Imane, assim como a chinesa Lin Yu-ting, também campeã olímpica em Paris, foram banidas de competições da Associação Internacional de Boxe (AIBA), associação de boxe que foi descredenciada do COI por diversas denúncias de corrupção e fraudes. A informação divulgada pela AIBA era que as duas atletas não tinham sido aprovadas no teste de gênero, sem especificar o exame nem divulgar os resultados.
“Tivemos o tal teste de gênero até 1999 e a ciência disse que não era mais confiável em relação aos cromossomos. Também nos foi dito que esse tipo de teste pode ser contra os direitos humanos, por ser intrusivo. Um novo sistema foi desenvolvido em acordo com todo mundo desde então. E nossa decisão é muita clara: mulheres devem ser permitidas de participar em competições femininas, e as duas são mulheres”, disse Thomas Bach, presidente do COI, reforçando que não se tratava de atletas transgênero, como chegou a ser veiculado.
Tanto Imane quando Lin são consideradas intersexo, possuindo cromossomos X e Y, mas registradas, crescidas e identificadas como mulheres. Não há consenso na literatura científica sobre como pessoas com diferentes composições cromossômicas devem ser categorizadas no esporte de elite, sobretudo porque algumas atletas intersexo são imunes à testosterona produzida pelo cromossomo masculino.
A discussão sobre a eligibilidade de atletas pautada na igualdade de condições para competição pode e deve existir, tanto que a proibição do doping é um desdobramento importante para o esporte de alto rendimento. O que não pode acontecer é tentar diminuir uma discussão abrangente e complexa a testes rasos e noções carregadas de sexismo do que é ser mulher.

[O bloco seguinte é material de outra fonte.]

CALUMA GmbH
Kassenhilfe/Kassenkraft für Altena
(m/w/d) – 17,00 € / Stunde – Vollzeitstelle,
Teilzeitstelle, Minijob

Brasileiras de ouro, prata e bronze
Das 20 medalhas conquistadas pelo Brasil, 12 foram de mulheres e uma teve participação direta delas, que foi o bronze no judô por equipes. O aproveitamento, então, nem se fala: todas as três medalhas de ouro vieram de mulheres: judô na categoria +78 kg com Beatriz Souza, salto na ginástica artística com Rebeca Andrade e vôlei de praia com Ana Patrícia e Duda. Essa também foi a primeira vez que a delegação brasileira foi majoritariamente feminina: dos 289 atletas, foram 126 homens e 163 mulheres.
Essa mudança de composição da delegação brasileira também se refletiu na distribuição de medalhas ao longo das últimas três edições olímpicas, de acordo com levantamento do Comitê Olímpico do Brasil (COB). Na Rio-2016: 14,74% das medalhas vieram para o Brasil por atletas homens e 5,26% de mulheres. Em Tóquio, essa diferença caiu para 12,57% e 9,43%. E em Paris-2024, a virada: 12,60% dos pódios vieram de mulheres, enquanto 7,35% foram de homens e 1,5% modalidades mistas.
O Brasil passou a ter nova recordista de medalhas olímpicas, uma mulher: Rebeca Andrade, que em duas edições, Tóquio-2020 e Paris-2024, acumulou seis pódios e ultrapassou os cinco dos velejadores Torben Grael e Robert Scheidt. O número de multimedalhistas numa mesma edição olímpica também é maior entre mulheres: além de Rebeca, que conquistou quatro medalhas em Paris, Bia Souza levou duas medalhas no judô, assim como Larissa Pimenta. Do lado dos homens, o judoca William Lima foi o único, ao também garantir duas medalhas.
A delegação brasileira, aliás, foi a única além da Espanha que contou com mais mulheres do que homens. Se a gente ainda precisa correr atrás em diversas áreas para que as mulheres descubram e escolham o esporte, pelo menos no alto rendimento olímpico o trabalho delas está sendo reconhecido.